Selected passage>
● ● ● ●
Third intracellular loop of glucagon like-peptide-1 receptor is coupled with endogenous mono-ADP-ribosyltransferase — Novel type of receptor regulation?

Our previous studies revealed the main role of the third intracellular loop (IC3) of glucagon-like peptide-1 receptor (GLP-1 receptor), in G-protein activation, where the presence or absence of agonist and the receptor phosphorylation seemed to be the only regulatory mechanisms. In order to further study the signaling mechanisms of GLP-1 receptor, we investigated the effect of the third intracellular loop-derived peptide on endogenous mono-ADP-ribosyltransferase mediated mono-ADP-ribosylation of G-proteins β subunit in CHO cells. Results showed an inhibitory effect of IC3 peptide on mono-ADP-ribosylation of β subunit, obviously via the mechanism of competitive inhibition. Excluding the activity of this inhibitory mechanism via pertussis toxin-sensitive G proteins, the direct functional coupling of IC3 of GLP-1 receptor and endogenous mono-ADP-ribosyltransferase was confirmed. We suggest that this arginine specific enzymatic posttranslational modification of third intracellular loop of GLP-1 receptor might represent a possible novel mechanism of receptor activity regulation and the pharmacological potential in treatment of diabetes mellitus type 2.
● ● ● ●
Listed entries>
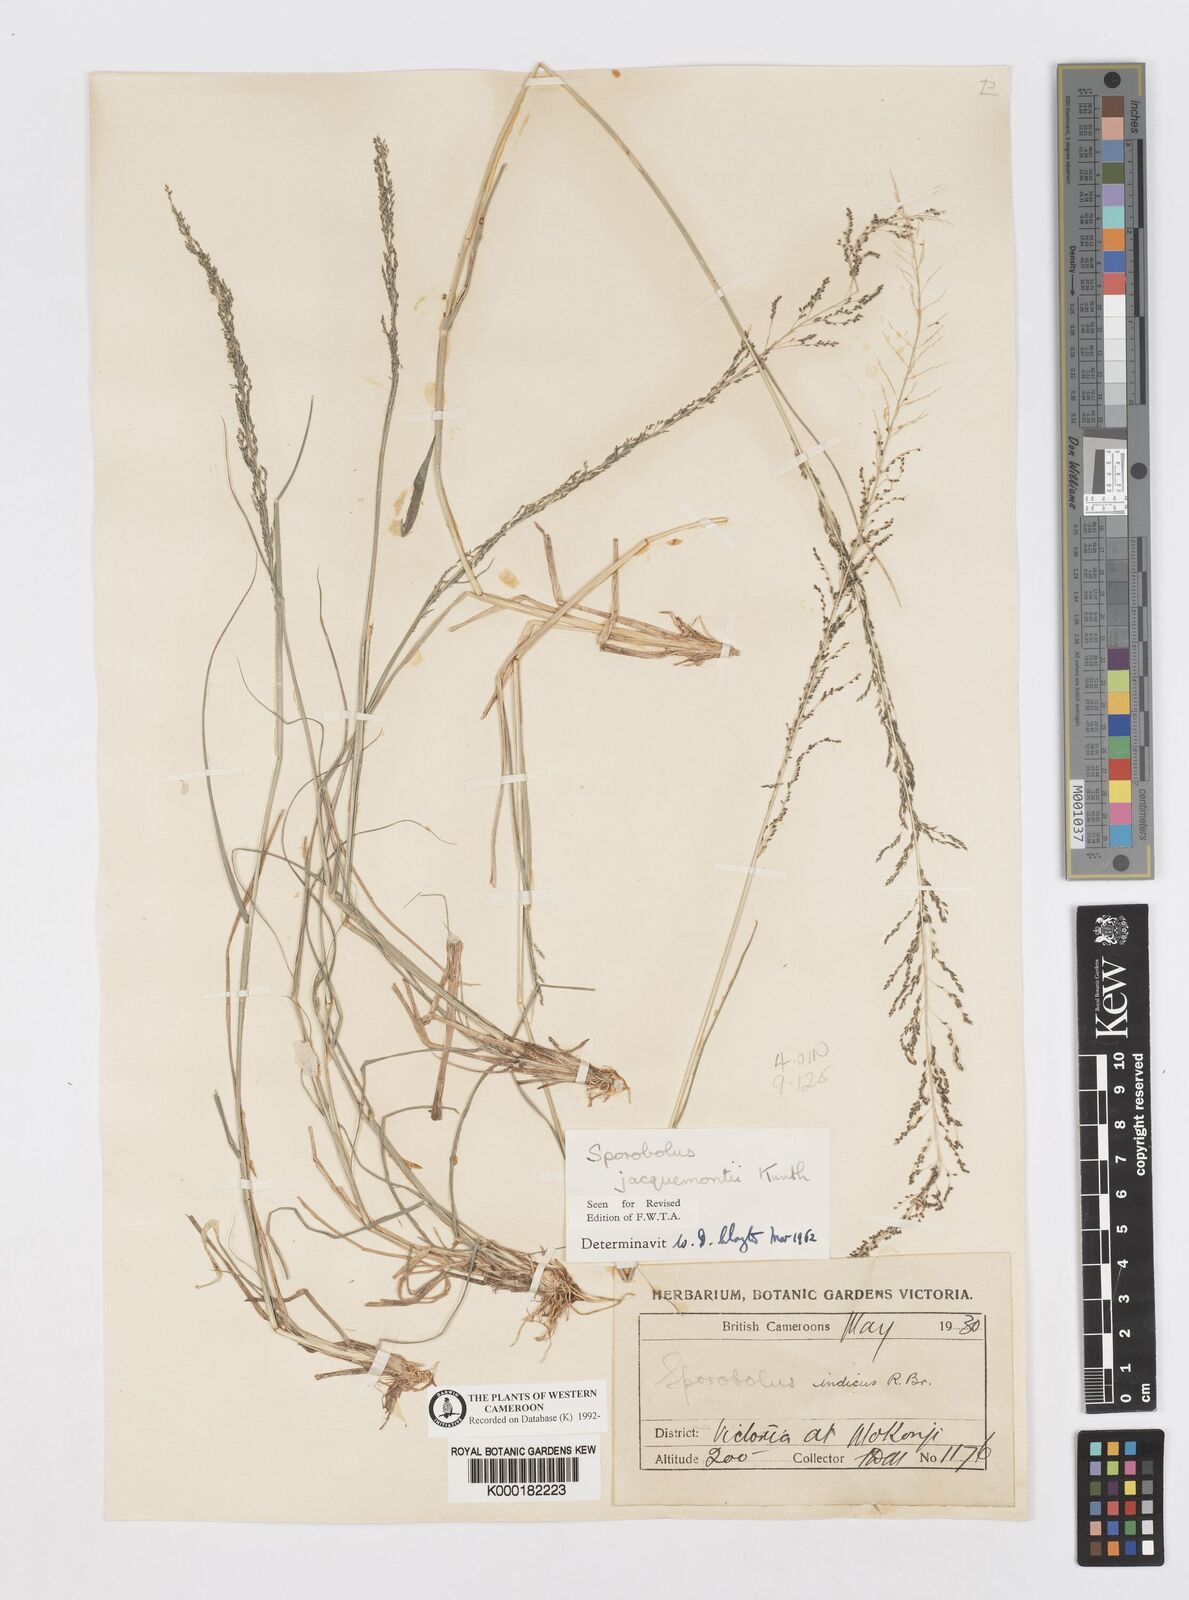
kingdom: Plantae
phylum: Tracheophyta
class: Liliopsida
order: Poales
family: Poaceae
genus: Sporobolus
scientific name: Sporobolus pyramidalis
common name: West indian dropseed
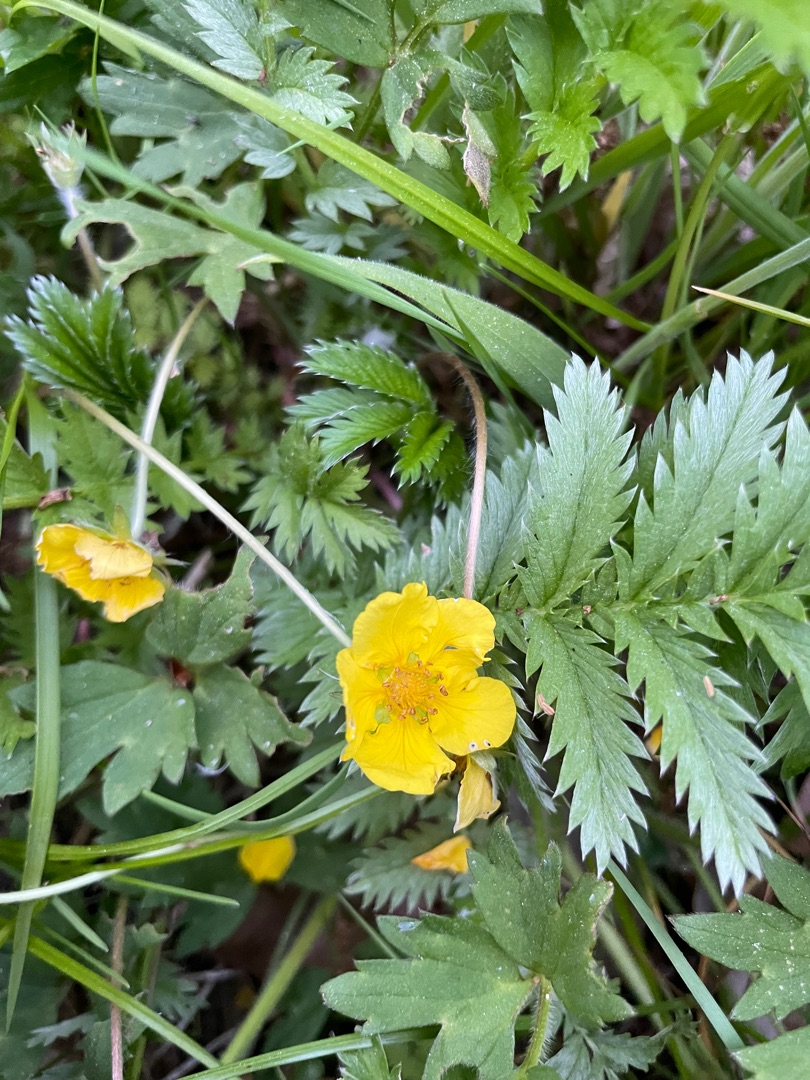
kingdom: Plantae
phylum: Tracheophyta
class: Magnoliopsida
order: Rosales
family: Rosaceae
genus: Argentina
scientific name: Argentina anserina
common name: Gåsepotentil
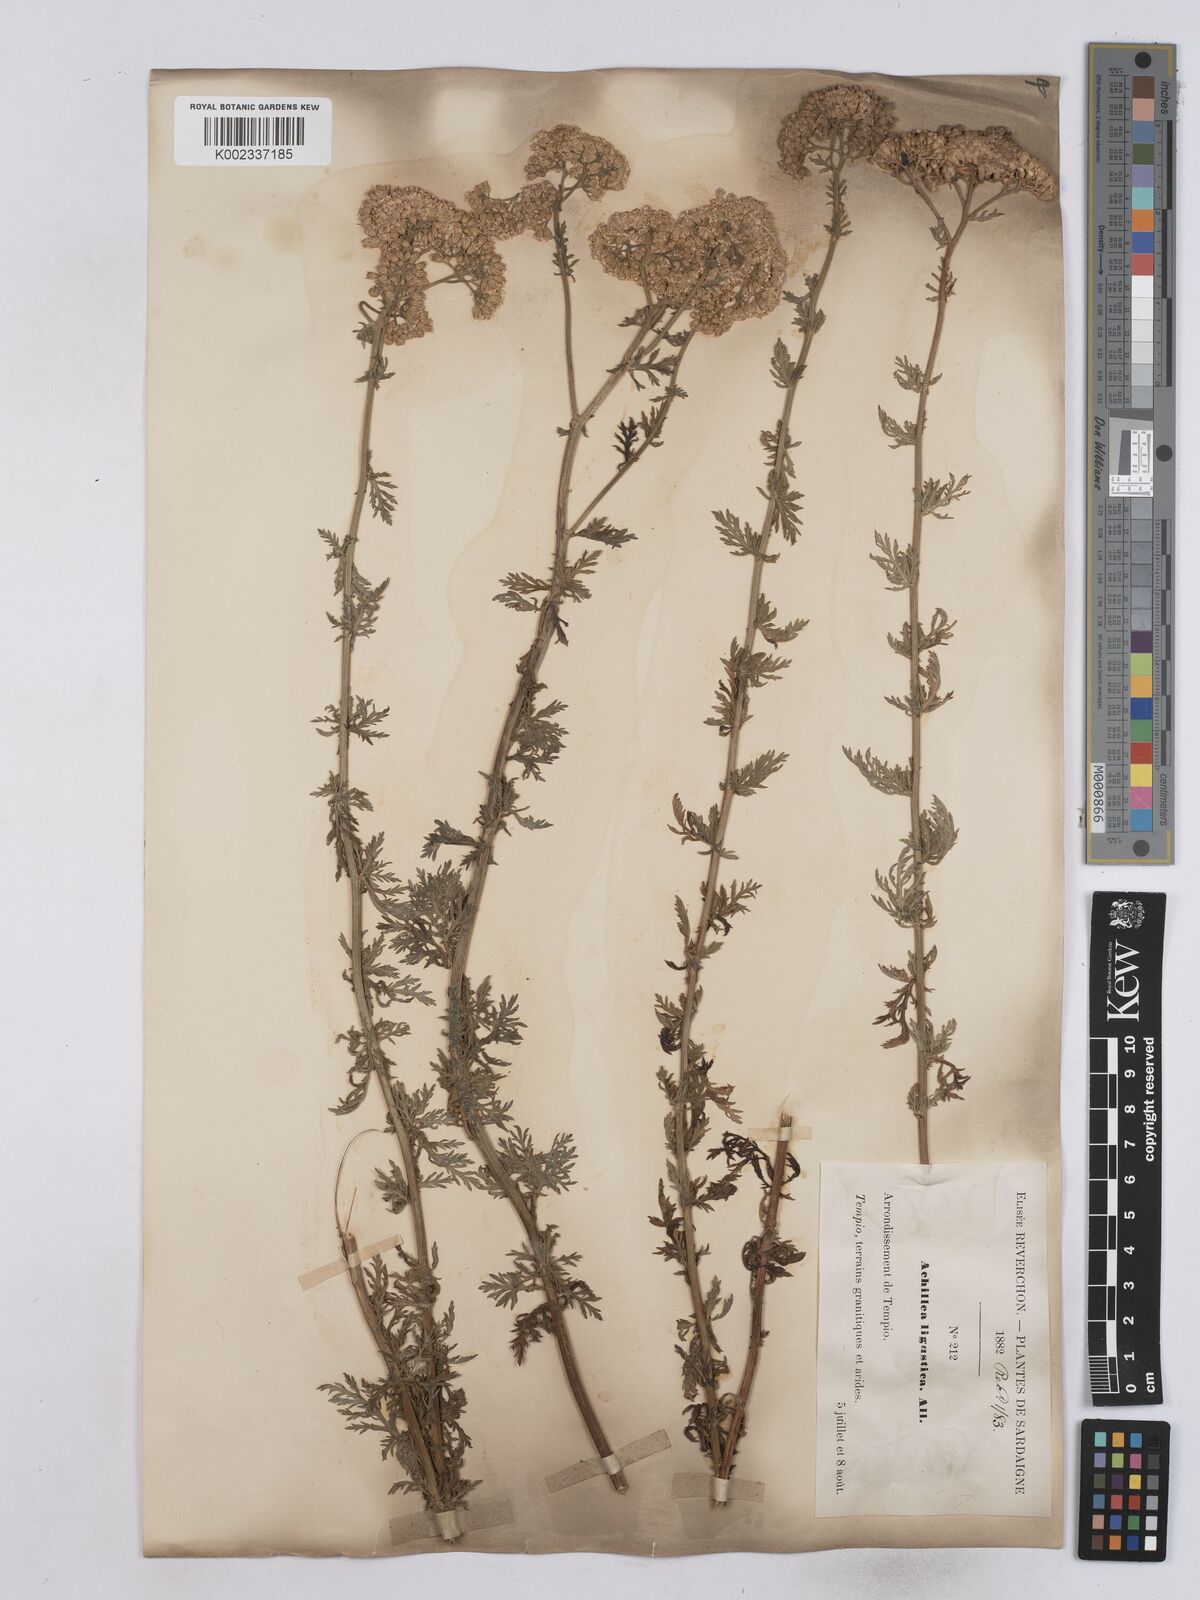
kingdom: Plantae
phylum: Tracheophyta
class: Magnoliopsida
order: Asterales
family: Asteraceae
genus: Achillea
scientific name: Achillea ligustica
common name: Southern yarrow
● ● ● ●
The task>
According to the GLP-1 receptor text, what effect did the IC3 peptide have on mono-ADP-ribosylation of the β subunit? The material comes from a separate source.

The answer>
It inhibited it, apparently through competitive inhibition.